## QUESTIONS À TRAITER
1/ Recopiez le passage de l'extrait sur les SD2 qui va de "Il se caractérise" jusqu'à "tout simplement neutres." inclus.
2/ D'après l'extrait sur les SD2, dans quelle partie du spectre les InEar offrent-ils le meilleur mélange d'attaque et de musicalité ?

═════ TEXTE SÉLECTIONNÉ

Il se caractérise avant tout par un très grand équilibre. Je n’ai notamment pas trouvé que les SD2 avaient une signature particulière. D’aucuns les jugent un peu "chauds". A mon oreille, ils sonnent tout simplement neutres.
J’aurais cependant aimé une sonorité plus "physiologique", plus naturelle -- un peu plus en W, donc. Celle des InEar s’en approche… mais pas assez à mon goût. Fréquentiellement, elle reste trop sage, trop tenue, trop discriminante en un sens... comme son soundstage.
DYNAMIQUE
Le tableau de la dynamique des SD2 est plutôt contrasté et dépend en fait des caractéristiques de leur réponse fréquentielle… et aussi des qualités de la source.
Comme on peut s’y attendre, c’est dans les médiums que les InEar présentent le mélange le plus satisfaisant d’attaque et de musicalité, tant en micro-dynamique, dans le déroulé fin du signal, qu’en dynamique relative, dans le respect des différences de niveaux sonores simultanés. Cela leur permet notamment de rendre les guitares du "Dumb" de Nirvana avec beaucoup de délié et de distinction.

══════════
═════ DONNÉES FOURNIES

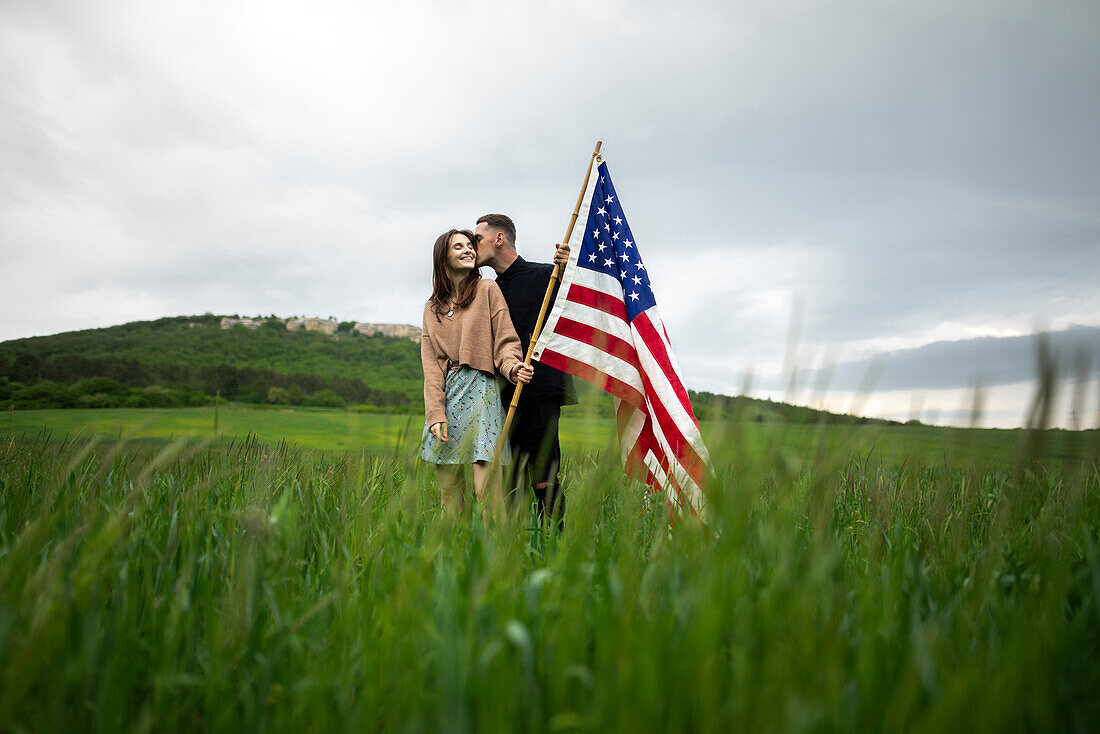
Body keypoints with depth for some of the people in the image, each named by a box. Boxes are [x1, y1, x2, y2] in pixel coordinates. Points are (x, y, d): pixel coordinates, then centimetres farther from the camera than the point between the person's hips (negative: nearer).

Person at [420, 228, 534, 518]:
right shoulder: (432, 308, 17)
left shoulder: (487, 290, 8)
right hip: (446, 394, 4)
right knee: (448, 488, 4)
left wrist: (512, 367, -21)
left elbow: (505, 340, 2)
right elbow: (431, 363, 8)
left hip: (480, 389, -3)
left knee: (487, 490, -12)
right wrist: (435, 412, -5)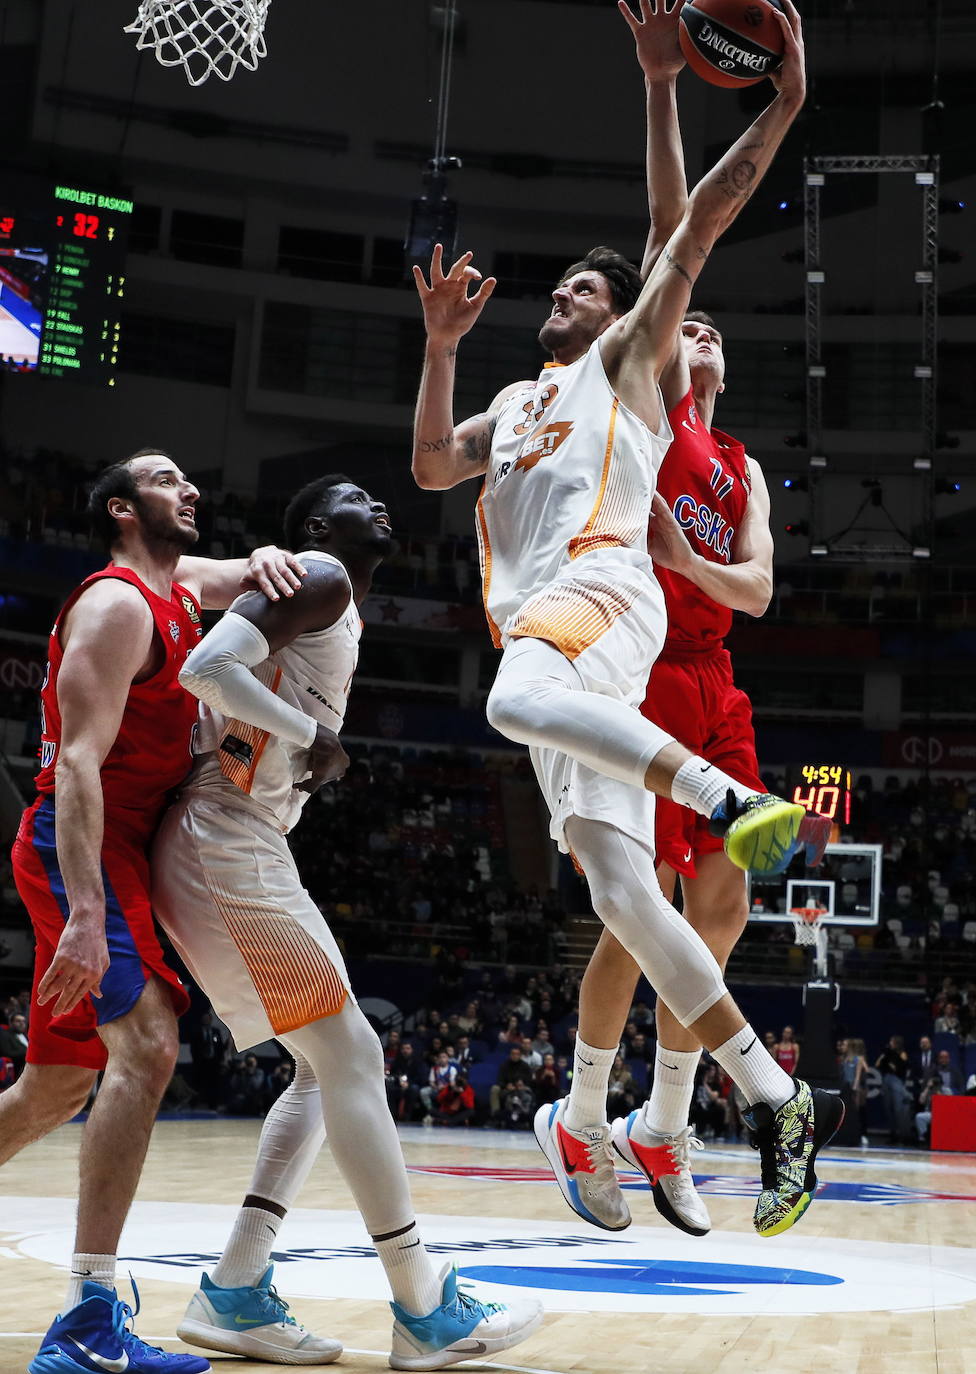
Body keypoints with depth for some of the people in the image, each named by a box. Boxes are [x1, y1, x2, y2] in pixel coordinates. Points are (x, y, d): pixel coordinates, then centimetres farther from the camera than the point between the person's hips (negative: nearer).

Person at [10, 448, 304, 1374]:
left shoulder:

══════════

## RÉPONSES NUMÉROTÉES
1/
Il se caractérise avant tout par un très grand équilibre. Je n’ai notamment pas trouvé que les SD2 avaient une signature particulière. D’aucuns les jugent un peu "chauds". A mon oreille, ils sonnent tout simplement neutres.

2/ Dans les médiums.